The government has now said that cereals, edible oils, oilseeds, pulses, onions and potato will be deregulated. It has also said that stock limits will only be imposed in “very exceptional circumstances like national calamities, famine with surge in prices.”
The third such reform announced by Sitharaman was that contract farming will be enabled and a legal framework will be devised to oversee the initiative. This would mean that farmers would be able to enter into contracts with buyers with assured sales price and quantities before the crop is sown providing them with an assured income.

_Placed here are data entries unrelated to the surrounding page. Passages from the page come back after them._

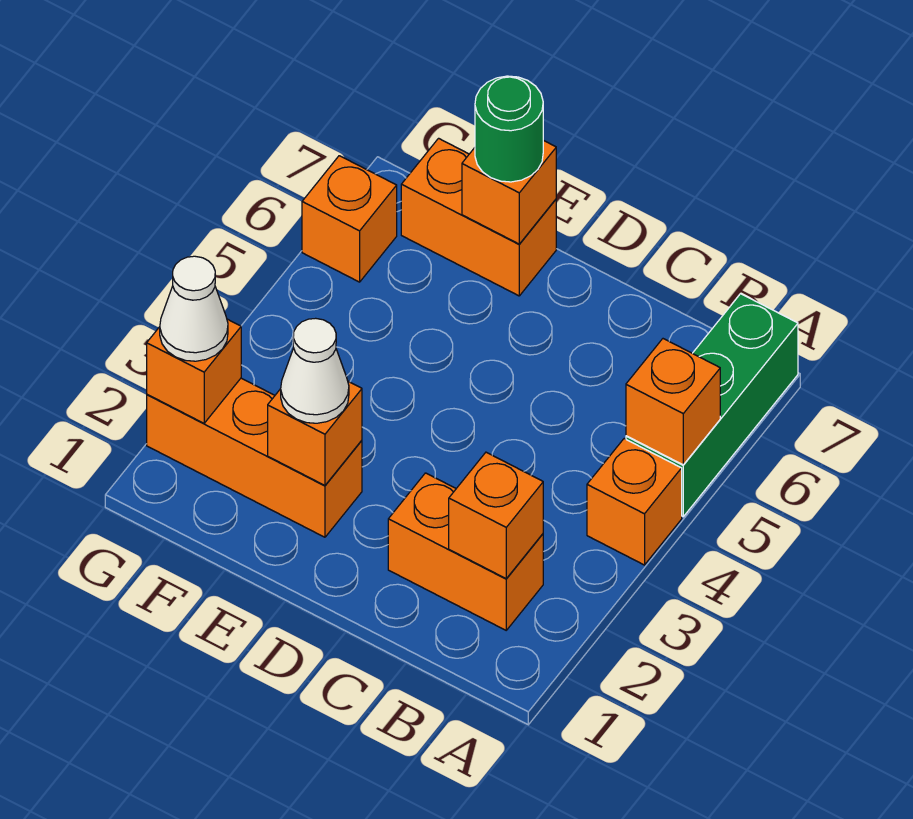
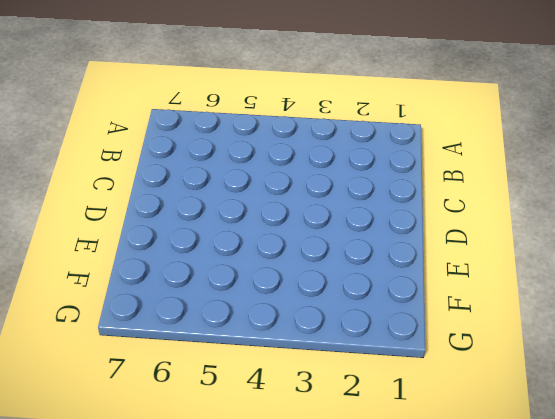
none -> orange 1x1 brick [587,439,682,565]
none -> green 1x3 brick [626,294,798,517]
none -> orange 1x2 brick [388,473,543,630]

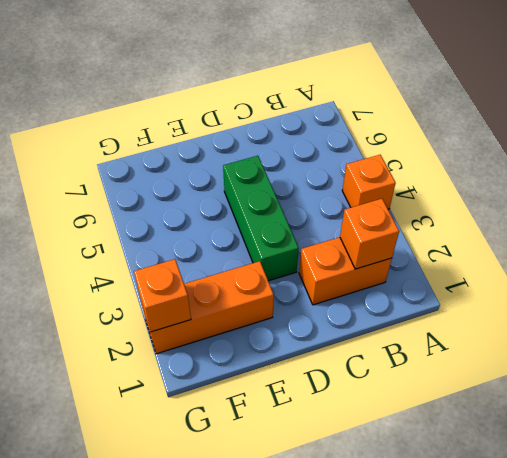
green 1x3 brick [223,156,299,281] -> green 1x3 brick moved to [626,294,798,517]
none -> orange 1x2 brick [401,138,556,296]
none -> orange 1x1 brick [302,156,397,282]
none -> orange 1x1 brick [626,339,720,465]

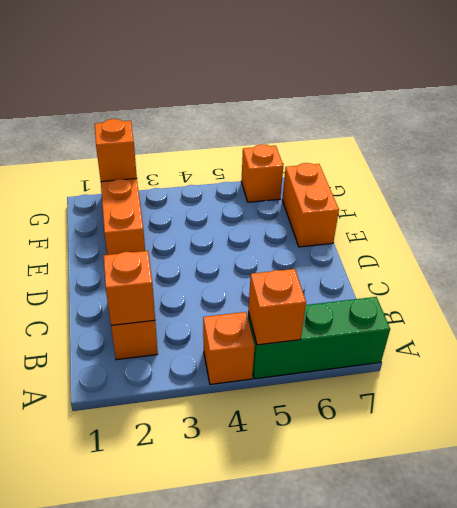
none -> orange 1x1 brick [268,381,362,485]
none -> orange 1x1 brick [462,140,556,244]
none -> white 1x1 cone [281,318,349,423]

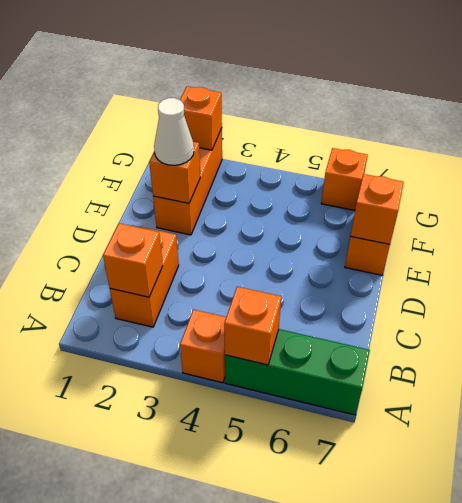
none -> green 1x1 round brick [475,76,543,182]
none -> white 1x1 cone [160,256,228,361]

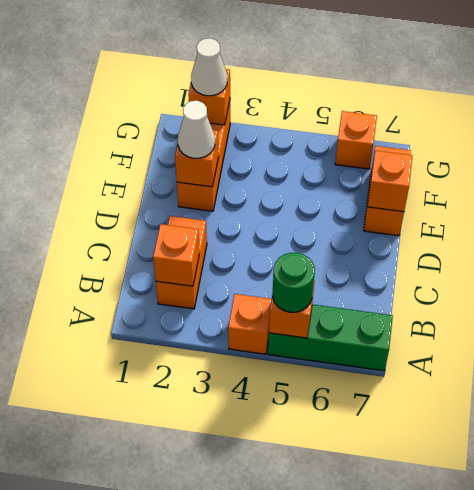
green 1x1 round brick [273,253,315,312] -> green 1x1 round brick moved to [475,76,543,182]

These steps have been advocated by agriculture economist Ashok Gulati for decades and he welcomed the steps. “What the government is doing with these reforms is it is creating alternative channels for farmers to sell their produce. So, they will have more choices,” he told The Wire in an interview. “I am happy that we are finally moving in the right direction. I congratulate the government for these steps.”
CPI(M)-affiliated All India Kisan Sabha, however, criticised the move. “Clearly, the move is to promote free trade under the slogan of one nation one market. The peasantry at large will be at the mercy of the Agri Business Corporations since there will not be any arrangements for price support and price stabilisation for crops. The Agriculture Produce Market Committees will be side-lined and the powers of the state governments will be eroded,” it said in a statement.
Politician and social scientist Yogendra Yadav, while agreeing that the reforms were necessary and overdue, was critical of the government for not focussing on the problems faced by farmers during the period of the lockdown and those that they would face in the next few months.
“I honestly don’t understand what happened this afternoon. Was it a supplementary budget or a policy statement or were they just sent to occupy one hour of screen time and to manage headlines? What do any of the steps announced have to do with COVID and the lockdown? None of the steps will help the farmers in the next three or four months,” he said.
Yadav argued that the government ought to have compensated farmers for the losses suffered in the almost two-month-long lockdown and provided relief for the post lockdown period. A problem that the government and several commentators, including Gulati, have identified for this is that the government lacks the fiscal space.
“Why does the government lack the fiscal space? I will tell you why. Because it overestimated its revenues last year. Because it gave an ill-advised Rs 1.45 lakh crore tax break to corporates to deal with an economic downturn. This is why the government doesn’t have the money,” Yadav said.
Former Union agriculture secretary and visiting senior fellow at ICRIER Siraj Hussain said, while writing for MoneyControl, that the Centre’s announcements on Friday also signalled that it doesn’t view its ‘JAM trinity’ (Jan Dhan, Aadhar and mobile) as being capable of addressing the woes of the poor. “While the governance reforms of Essential commodities Act and agricultural marketing are good long-term measures, an important inference from three packages announced by the FM is that the Government does not see Jan Dhan, Aadhaar and Mobile trinity of much use to address the distress of the poor,” he wrote.
“The sad message for a vast majority of India’s poor is that: you are on your own,” he said.